O estudo, que pesquisou quase 100 milhões de americanos, relatou que 34% dos jogadores judeus disseram ter sido alvo de abusos em razão de sua identidade judaica. O levantamento também demonstrou que 20% dos gamers já se depararam com o termo “supremacia branca”.
“Extremistas de direita são uma minoria barulhenta, mas se sentem bastante confortáveis nas comunidades de gamers quando declarações capacitistas, sexistas ou racistas são normalizadas. Em algumas áreas da cultura gamer, esse ódio é parte da vida cotidiana.Há simplesmente uma toxicidade no ambiente gamer que não pode ser negada”, comenta Prinz.
“Mas, seria errado afirmar que o extremismo de direita é um problema do mundo dos gamers. O extremismo de direita é um problema da sociedade”, acrescenta.
Cultura da memória
O desenvolvedor de jogos Yaar Harell tenta se contrapor ao crescimento do populismo de direita na Alemanha, refletido nas pesquisas de opinião em favor da AfD, assim como aos games e mods de mau gosto e antissemitas.
“Tenho a sensação de que um terremoto atravessou o cenário da mídia e da política e que agora entendemos que são necessárias novas formas de contar histórias, assim como a cultura da memória”, diz Harell.
Ele trabalha atualmente no game Enquanto Deus dorme, no qual os jogadores assumem dois papéis bem diferentes: o de uma menina judia de dez anos de idade que, juntamente com seu irmão mais novo, luta pela sobrevivência na Cracóvia em 1939, e o de um oficial da SS nazista.

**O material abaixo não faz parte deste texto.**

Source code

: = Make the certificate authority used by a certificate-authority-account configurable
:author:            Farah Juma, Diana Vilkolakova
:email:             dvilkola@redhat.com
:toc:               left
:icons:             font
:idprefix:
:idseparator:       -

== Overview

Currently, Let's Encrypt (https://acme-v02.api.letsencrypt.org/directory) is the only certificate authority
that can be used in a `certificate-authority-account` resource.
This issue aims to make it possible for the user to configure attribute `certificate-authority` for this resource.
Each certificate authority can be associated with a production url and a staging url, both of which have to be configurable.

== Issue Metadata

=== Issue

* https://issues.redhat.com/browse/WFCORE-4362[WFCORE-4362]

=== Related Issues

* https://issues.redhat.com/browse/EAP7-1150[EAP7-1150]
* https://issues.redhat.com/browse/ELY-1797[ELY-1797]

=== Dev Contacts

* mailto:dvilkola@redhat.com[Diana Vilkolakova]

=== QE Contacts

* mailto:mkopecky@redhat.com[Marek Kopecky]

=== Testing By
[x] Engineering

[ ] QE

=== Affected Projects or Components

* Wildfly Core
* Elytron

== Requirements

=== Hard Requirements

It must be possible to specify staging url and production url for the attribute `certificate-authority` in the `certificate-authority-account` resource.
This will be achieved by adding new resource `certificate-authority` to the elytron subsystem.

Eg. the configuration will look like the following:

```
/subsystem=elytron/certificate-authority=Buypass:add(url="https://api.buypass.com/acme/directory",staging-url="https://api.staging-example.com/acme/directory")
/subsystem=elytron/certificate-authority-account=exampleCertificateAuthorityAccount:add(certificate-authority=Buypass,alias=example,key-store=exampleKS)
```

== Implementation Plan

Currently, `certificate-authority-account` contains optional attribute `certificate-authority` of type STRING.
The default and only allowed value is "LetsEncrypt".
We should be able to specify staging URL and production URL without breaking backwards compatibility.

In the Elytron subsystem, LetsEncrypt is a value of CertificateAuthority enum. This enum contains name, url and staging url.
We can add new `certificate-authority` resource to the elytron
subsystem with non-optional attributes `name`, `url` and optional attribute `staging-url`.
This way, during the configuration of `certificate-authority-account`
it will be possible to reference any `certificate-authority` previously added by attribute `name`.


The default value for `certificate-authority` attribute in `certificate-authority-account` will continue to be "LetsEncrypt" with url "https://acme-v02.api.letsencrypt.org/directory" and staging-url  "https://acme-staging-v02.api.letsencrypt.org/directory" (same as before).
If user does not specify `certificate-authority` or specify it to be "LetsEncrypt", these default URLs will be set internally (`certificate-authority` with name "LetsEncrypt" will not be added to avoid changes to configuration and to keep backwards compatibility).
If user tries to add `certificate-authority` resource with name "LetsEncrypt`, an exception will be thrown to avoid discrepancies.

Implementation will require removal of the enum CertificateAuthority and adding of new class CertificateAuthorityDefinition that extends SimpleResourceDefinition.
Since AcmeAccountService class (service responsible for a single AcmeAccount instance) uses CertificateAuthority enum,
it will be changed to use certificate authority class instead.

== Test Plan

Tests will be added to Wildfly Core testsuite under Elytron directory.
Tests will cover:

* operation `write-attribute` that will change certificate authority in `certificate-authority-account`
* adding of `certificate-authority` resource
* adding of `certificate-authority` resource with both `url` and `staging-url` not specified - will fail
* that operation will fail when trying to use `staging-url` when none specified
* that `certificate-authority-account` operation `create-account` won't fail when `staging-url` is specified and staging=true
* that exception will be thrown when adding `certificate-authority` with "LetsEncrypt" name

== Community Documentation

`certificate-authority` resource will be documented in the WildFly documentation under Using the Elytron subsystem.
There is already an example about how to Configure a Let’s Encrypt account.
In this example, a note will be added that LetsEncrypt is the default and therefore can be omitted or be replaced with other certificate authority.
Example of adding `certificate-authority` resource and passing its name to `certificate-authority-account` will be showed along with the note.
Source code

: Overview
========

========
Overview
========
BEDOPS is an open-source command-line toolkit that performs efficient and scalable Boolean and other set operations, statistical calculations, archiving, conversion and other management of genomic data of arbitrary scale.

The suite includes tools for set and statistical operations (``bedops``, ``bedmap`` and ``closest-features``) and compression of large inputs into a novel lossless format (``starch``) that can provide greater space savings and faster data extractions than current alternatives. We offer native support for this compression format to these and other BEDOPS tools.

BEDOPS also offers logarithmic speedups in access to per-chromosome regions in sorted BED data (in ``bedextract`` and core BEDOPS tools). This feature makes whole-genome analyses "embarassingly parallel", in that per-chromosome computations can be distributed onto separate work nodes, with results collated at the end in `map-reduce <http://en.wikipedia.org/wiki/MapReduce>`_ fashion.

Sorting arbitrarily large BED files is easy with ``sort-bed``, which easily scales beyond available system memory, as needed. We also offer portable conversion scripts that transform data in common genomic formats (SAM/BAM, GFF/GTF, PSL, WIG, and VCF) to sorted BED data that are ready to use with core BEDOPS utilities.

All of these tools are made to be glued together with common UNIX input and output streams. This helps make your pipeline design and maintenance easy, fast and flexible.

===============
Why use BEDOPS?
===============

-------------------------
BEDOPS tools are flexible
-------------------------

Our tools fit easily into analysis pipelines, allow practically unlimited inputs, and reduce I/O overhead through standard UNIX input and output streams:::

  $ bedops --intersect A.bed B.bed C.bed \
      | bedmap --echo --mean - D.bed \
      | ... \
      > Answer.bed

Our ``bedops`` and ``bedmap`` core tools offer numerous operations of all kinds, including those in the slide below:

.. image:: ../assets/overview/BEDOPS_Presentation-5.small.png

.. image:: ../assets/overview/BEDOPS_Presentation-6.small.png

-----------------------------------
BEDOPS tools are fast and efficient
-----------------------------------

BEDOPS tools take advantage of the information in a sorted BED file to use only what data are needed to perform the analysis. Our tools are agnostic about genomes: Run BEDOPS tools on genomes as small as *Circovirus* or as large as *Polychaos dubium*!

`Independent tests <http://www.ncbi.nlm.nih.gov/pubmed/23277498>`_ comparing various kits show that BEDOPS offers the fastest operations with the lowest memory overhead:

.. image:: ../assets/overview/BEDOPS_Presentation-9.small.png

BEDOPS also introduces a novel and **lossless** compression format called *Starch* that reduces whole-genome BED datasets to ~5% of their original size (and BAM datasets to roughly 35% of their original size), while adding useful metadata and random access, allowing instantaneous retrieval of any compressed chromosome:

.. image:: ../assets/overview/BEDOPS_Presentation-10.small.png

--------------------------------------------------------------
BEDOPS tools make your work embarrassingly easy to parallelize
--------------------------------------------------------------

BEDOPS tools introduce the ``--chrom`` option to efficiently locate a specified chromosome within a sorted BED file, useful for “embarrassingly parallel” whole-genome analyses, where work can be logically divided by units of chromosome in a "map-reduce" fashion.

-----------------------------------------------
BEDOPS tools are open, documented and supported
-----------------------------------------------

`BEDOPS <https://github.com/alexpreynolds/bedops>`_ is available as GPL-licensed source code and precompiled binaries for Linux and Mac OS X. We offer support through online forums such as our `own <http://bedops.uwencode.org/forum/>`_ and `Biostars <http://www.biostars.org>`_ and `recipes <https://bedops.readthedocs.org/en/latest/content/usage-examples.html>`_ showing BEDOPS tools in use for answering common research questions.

Esta é uma abordagem também defendida pelo desenvolvedor Luc Bernard, que criou no ano passado um museu virtual do Holocausto para o game de combates armados Fortnite.
Ele diz que talvez a melhor forma de combater o antissemitismo nos games seja através da remoção consistente de conteúdo de extrema direita e de glorificação do nazismo nas plataformas, além de uma ampla oferta de jogos com modificações que lidem com a emoção e aumentem a conscientização sobre antissemitismo, mantendo viva a memória do Holocausto.